Ama tam anlamıyla hayal kırıklığına uğradım. Alelade, gayet sade, City’s Nişantaşı diye bir tane alışveriş merkezi bulunan, insanların bir yerlere yetişme çabasıyla hızlı ve suratsız şekilde koşturduğu bir yer Nişantaşı. Bari araba geçmeseydi ya dedim gördüğümde İzmir'le İstanbul'u yarıştırmak için söylemiyorum ama İzmir'in Gül Sokağı, Nişantaşı'na bin çeker.

Ama geceleri elbette farklı oluyor. Aslında komple İstanbul geceleri farklı oluyor. Daha ışıl ışıl, insanların aciliyeti bitiyor, daha rahat ve günün stresini atmak için daha eğlenceli görünüyorlar, güzel yüzünü gösteriyor geceleri İstanbul.

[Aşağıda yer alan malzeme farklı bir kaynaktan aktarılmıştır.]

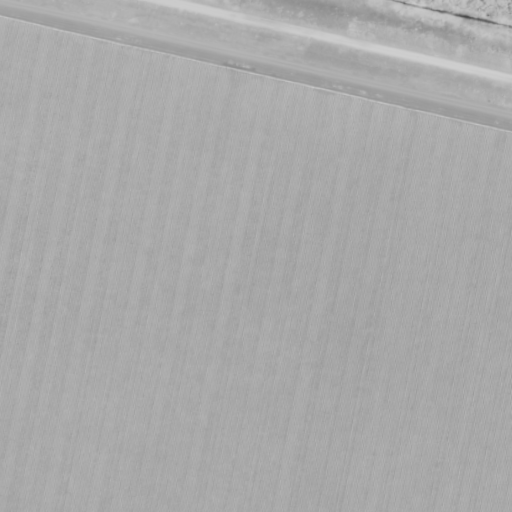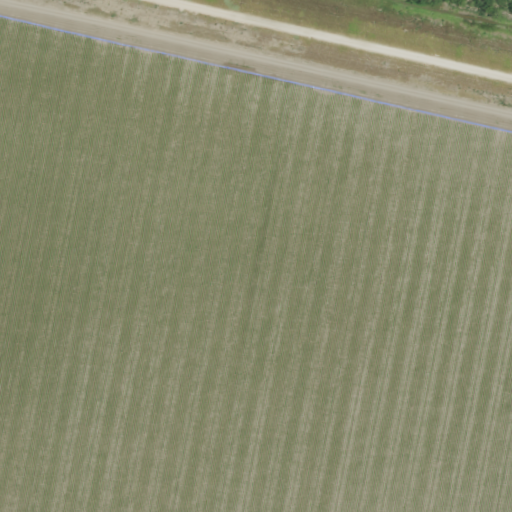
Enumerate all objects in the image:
road: (367, 33)
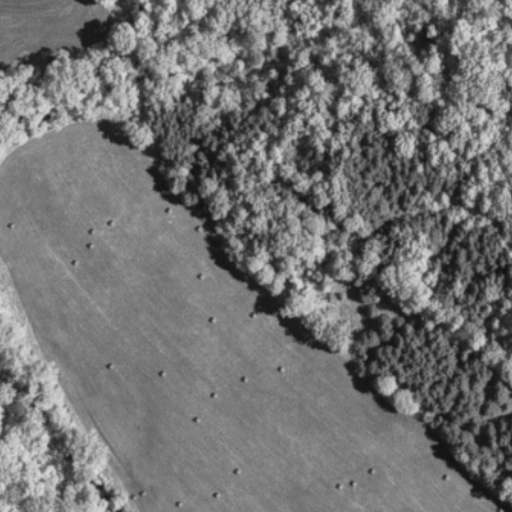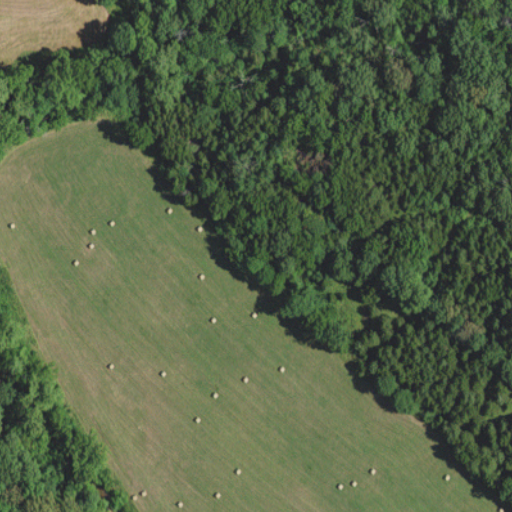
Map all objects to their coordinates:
crop: (56, 28)
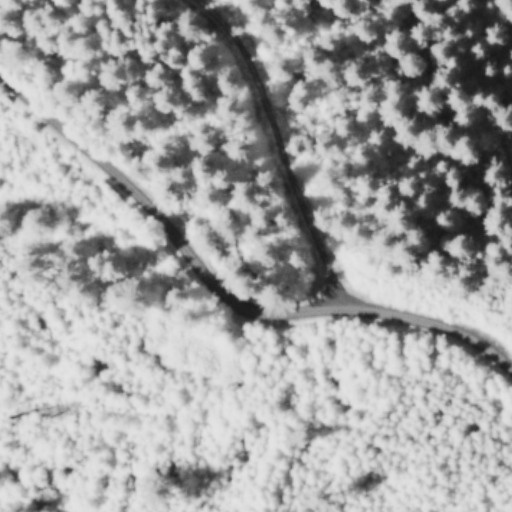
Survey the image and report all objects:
road: (219, 297)
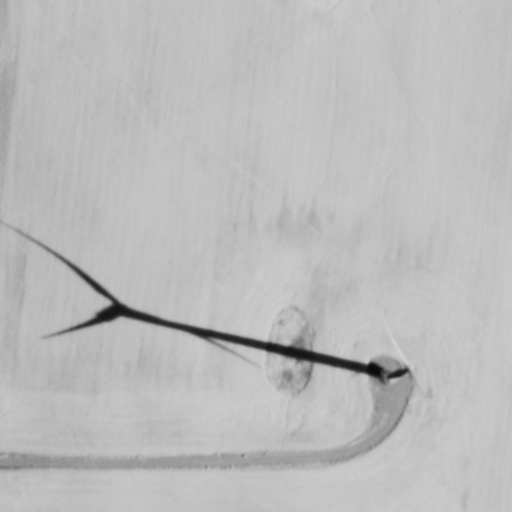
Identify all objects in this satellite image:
wind turbine: (386, 375)
road: (198, 455)
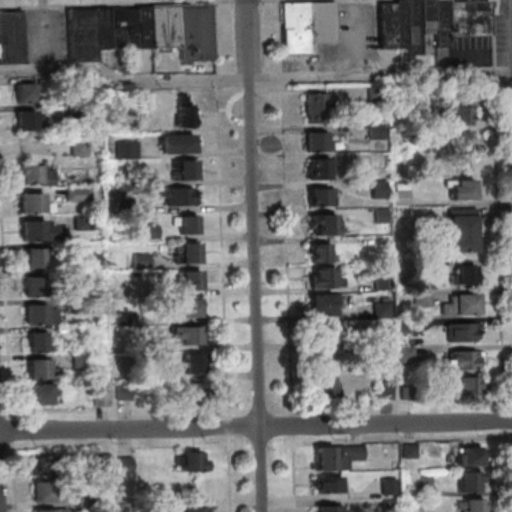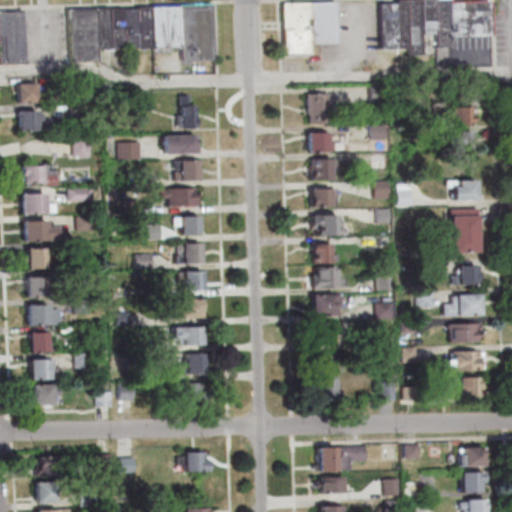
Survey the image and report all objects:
road: (107, 2)
building: (425, 17)
building: (467, 17)
building: (321, 22)
building: (429, 22)
building: (440, 22)
building: (306, 24)
building: (390, 24)
building: (157, 26)
building: (170, 26)
building: (411, 26)
building: (101, 27)
building: (115, 27)
building: (128, 27)
building: (142, 27)
building: (294, 27)
building: (140, 29)
road: (491, 32)
building: (194, 33)
building: (80, 34)
road: (47, 35)
building: (11, 36)
building: (11, 37)
road: (360, 41)
road: (50, 71)
road: (113, 76)
road: (319, 77)
building: (80, 90)
building: (25, 91)
building: (33, 91)
building: (376, 92)
building: (145, 102)
building: (317, 106)
building: (315, 107)
building: (411, 109)
building: (79, 110)
building: (186, 110)
building: (185, 111)
building: (458, 114)
building: (460, 114)
building: (28, 119)
building: (30, 119)
building: (378, 132)
building: (460, 138)
building: (317, 140)
building: (459, 140)
building: (315, 141)
building: (177, 142)
building: (79, 143)
building: (181, 143)
building: (78, 147)
building: (128, 148)
building: (126, 149)
building: (376, 160)
building: (185, 168)
building: (187, 168)
building: (316, 168)
building: (318, 168)
building: (32, 172)
building: (36, 174)
building: (137, 178)
building: (376, 186)
building: (378, 188)
building: (459, 188)
building: (462, 188)
building: (402, 192)
building: (78, 193)
building: (78, 193)
building: (176, 195)
building: (181, 195)
building: (321, 195)
building: (316, 197)
building: (34, 201)
building: (32, 202)
building: (129, 206)
building: (380, 214)
building: (82, 221)
building: (189, 223)
building: (322, 223)
building: (323, 223)
building: (185, 224)
building: (39, 229)
building: (40, 229)
building: (461, 229)
building: (458, 231)
building: (152, 232)
building: (379, 240)
road: (496, 242)
building: (78, 248)
building: (186, 252)
building: (189, 252)
building: (314, 252)
building: (318, 252)
road: (222, 255)
road: (285, 255)
road: (253, 256)
building: (34, 257)
building: (36, 257)
building: (142, 260)
building: (427, 268)
building: (462, 273)
building: (462, 273)
building: (81, 277)
building: (322, 277)
building: (323, 277)
building: (188, 279)
building: (191, 279)
building: (382, 280)
building: (33, 285)
building: (37, 286)
building: (121, 290)
building: (421, 298)
building: (423, 298)
building: (457, 302)
building: (321, 303)
building: (322, 303)
building: (461, 303)
building: (80, 305)
building: (186, 306)
building: (188, 307)
building: (382, 309)
building: (41, 312)
building: (39, 313)
building: (122, 316)
building: (406, 323)
building: (324, 330)
building: (80, 331)
building: (459, 331)
building: (460, 331)
building: (328, 332)
building: (185, 334)
building: (189, 334)
building: (385, 335)
building: (36, 340)
building: (41, 341)
building: (156, 343)
building: (406, 353)
building: (462, 358)
building: (461, 359)
building: (81, 360)
road: (7, 362)
building: (190, 362)
building: (190, 363)
building: (42, 367)
building: (41, 368)
building: (158, 371)
building: (463, 384)
building: (322, 386)
building: (324, 386)
building: (466, 386)
building: (125, 390)
building: (188, 390)
building: (384, 390)
building: (123, 391)
building: (42, 392)
building: (191, 392)
building: (406, 392)
building: (45, 393)
building: (102, 398)
road: (256, 426)
road: (401, 439)
building: (406, 450)
building: (466, 452)
building: (468, 455)
building: (336, 456)
building: (336, 456)
building: (46, 458)
building: (190, 460)
building: (193, 460)
building: (124, 463)
building: (48, 464)
road: (504, 466)
building: (469, 480)
building: (466, 482)
building: (323, 483)
building: (327, 483)
building: (388, 485)
building: (410, 488)
building: (41, 489)
building: (43, 491)
road: (0, 494)
building: (85, 495)
building: (470, 504)
building: (467, 505)
building: (389, 506)
building: (326, 507)
building: (326, 508)
building: (190, 509)
building: (42, 510)
building: (49, 510)
building: (191, 510)
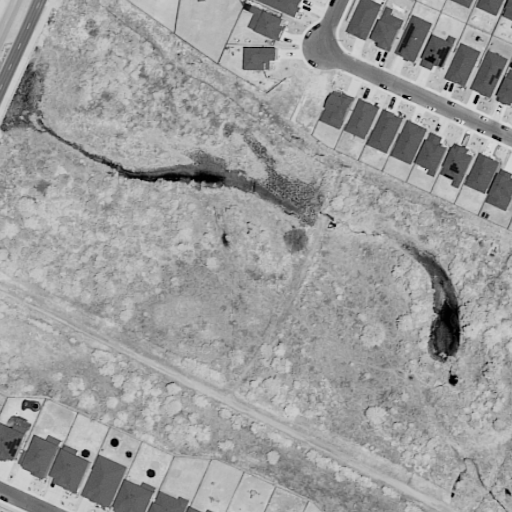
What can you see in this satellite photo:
building: (199, 0)
building: (465, 2)
building: (285, 5)
building: (491, 6)
building: (509, 11)
building: (364, 18)
building: (267, 23)
road: (345, 28)
building: (387, 29)
road: (14, 32)
building: (414, 38)
building: (437, 52)
building: (261, 57)
road: (26, 60)
building: (463, 65)
building: (490, 74)
building: (507, 89)
road: (422, 96)
building: (337, 110)
building: (362, 119)
building: (385, 131)
building: (410, 142)
building: (433, 152)
building: (458, 165)
building: (483, 173)
building: (501, 192)
building: (0, 404)
road: (283, 427)
building: (10, 442)
building: (40, 457)
building: (71, 470)
building: (104, 481)
building: (134, 498)
road: (27, 499)
building: (169, 503)
building: (195, 510)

Köprüsünün ışıl ışıllığıyla, kız kulesinin göz kırpmasıyla, galata kulesinin güvenli duruşuyla, Beyoğlu’nun yaramaz çocuk imajıyla, Nişantaşı’nın kendine güvenen kadın kahkahalarıyla geceleri güzel İstanbul.

Nişantaşı’nın ara sokaklarında şaraplarını yudumlayan çiftler, müzik seslerinin son ses ortama yayıldığı mekanların kapısında sigara içip, muhabbet eden arkadaş grupları. Etrafta ünlü avına çıkmış magazinciler, magazincilere kendini yakalatmış imajı vermek için mimikleri görünmeyecek ölçüsüzlükte makyaj yapıp, en güzel kıyafetlerini giyip ortalıkta dolanan ünlüler.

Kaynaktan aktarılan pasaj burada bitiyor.